Absolut. Es geht mir an der Stelle nicht um die Gesundheit, sondern um ethische Fragen. Ich wollte irgendwann einfach keine Tiere mehr essen, weil ich in der Tat keinen großen Unterschied zwischen Tieren und Menschen sehe. Tiere haben Emotionen und erfahren demnach auch Leid, deshalb will ich sie nicht essen. Der Unterschied ist vielleicht der, dass wir Menschen wesentlich radikaler in unsere Umwelt eingreifen können als Tiere – dabei sind wir einerseits zwar intelligenter, andererseits aber auch wesentlich unintelligenter, weil wir dabei große Zerstörung anrichten. Als Vegetarier kommt man mit ethischen Argumenten allerdings nicht weit. Deshalb habe ich schließlich in den sauren Apfel gebissen und verzichte jetzt auf alle tierischen Produkte, weil ich gemerkt habe, dass ich mit dem Vegetarismus immer noch Tierquälerei unterstütze. Dabei liebe ich den Geschmack von Käse – und auch den von Fleisch! Aber ich verzichte ganz bewusst darauf.
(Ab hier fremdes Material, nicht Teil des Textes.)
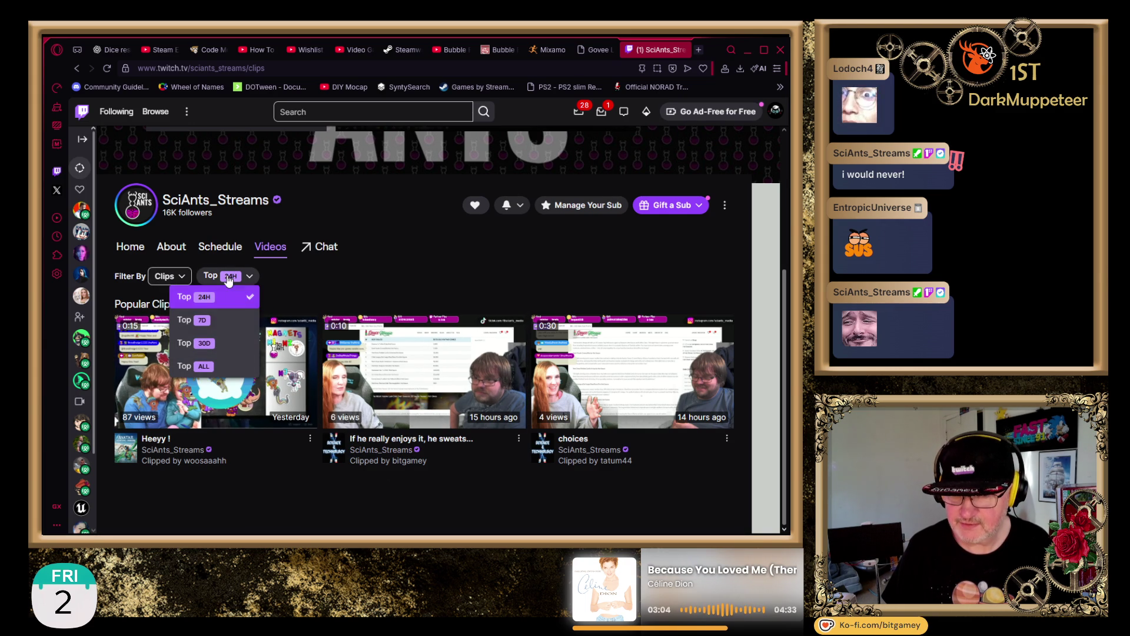
{"action": "left_click", "coordinate": [236, 321]}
Zieht Ihre ganze Familie mit?

Nein. Wir sind ja eine Patchwork-Familie. Mein Sohn isst ohnehin nicht so gerne Käse, aber meine Tochter – und sie bekommt ihren Käse auch. Und wenn sie wollen, können die Kinder auch Fleisch essen, wenn sie bei mir sind. Ich ernähre mich ja aus einer friedliebenden Geisteshaltung heraus vegan und fände es irgendwie gewalttätig, meine Kinder zu einer veganen Ernährung zu zwingen. Irgendwo muss man als Eltern bei der Ernährung natürlich Grenzen setzen, aber meiner Meinung nach nicht an dieser Stelle. Natürlich sage ich meinen Kindern schon, was sie unterstützen, wenn sie Fleisch essen, und bisher verzichten sie dann auch darauf. Aber ich sage ihnen auch immer wieder: Wenn ihr Lust auf Fleisch habt, dann haut rein!

Sie engagieren sich auch für die Hilfsorganisation Care. Wie kam das zustande?

Im Grunde war es Zufall. Ich wollte mich schon lange in einer Hilfsorganisation engagieren, und dann saß ich bei einer Veranstaltung neben dem damaligen Pressesprecher von Care. Er wollte gleich wissen, was ich mir da so vorstelle – und ich wollte unter keinen Umständen einfach nur mein Gesicht in die Kamera halten, sondern ich wollte aktiv etwas beitragen. Unter anderem habe ich einen Film gemacht, der an Schulen gezeigt wird – eine kleine Dokumentation, die zeigt, wie die Arbeit solcher Organisationen funktioniert. Und ich habe unter anderem zum Beispiel einen Schauspielkurs gegeben, zehn Tage im Kosovo.

Sie sprechen auch Hörbücher ein. Lassen Sie sich selbst gern Bücher vorlesen?

Ich höre gerne Hörbücher – vor allen Dingen aus Zeitgründen, wenn ich zum Beispiel im Auto unterwegs bin. Im Moment höre ich vor allem Sachbücher, zum Beispiel aus dem Bereich Coaching. Ich habe mich auch schon viel mit Religionen auseinandergesetzt. Einen Roman habe ich schon lange nicht mehr gehört – und auch nicht gelesen. (lacht)

Fürs Fernsehen bleibt Ihnen vermutlich nicht viel Zeit, oder?

Ach doch, nachts schon. Ich bin als Zuschauer eher ein Netflix-Nutzer als ein Fan des öffentlich-rechtlichen Fernsehens. Da versuche ich aber auch ab und zu reinzuschauen, allein um zu sehen, was die Kollegen so machen.

 

Zur Person

Steffen Groth (43) begann seine Karriere noch während seiner Ausbildung als Schauspieler – zuerst auf der Theaterbühne. Seit Mitte der 1990er-Jahre ist der Berliner nicht mehr aus dem deutschen Fernsehen wegzudenken. Von 1999 bis 2002 war er in der ARD-Serie "Die Strandclique" zu sehen, später hatte er auch eine durchgehende Rolle im "Großstadtrevier" und in der RTL-Serie "Doctor's Diary". Er wirkte außerdem in Kino-Filmen wie "Alles auf Zucker!" mit und arbeitet als Hörspiel- bzw. Hörbuchsprecher. Beim "TV total Turmspringen" schaffte er zwei Mal einen Doppelsieg. Groth, der sich vegan ernährt, hat drei Kinder.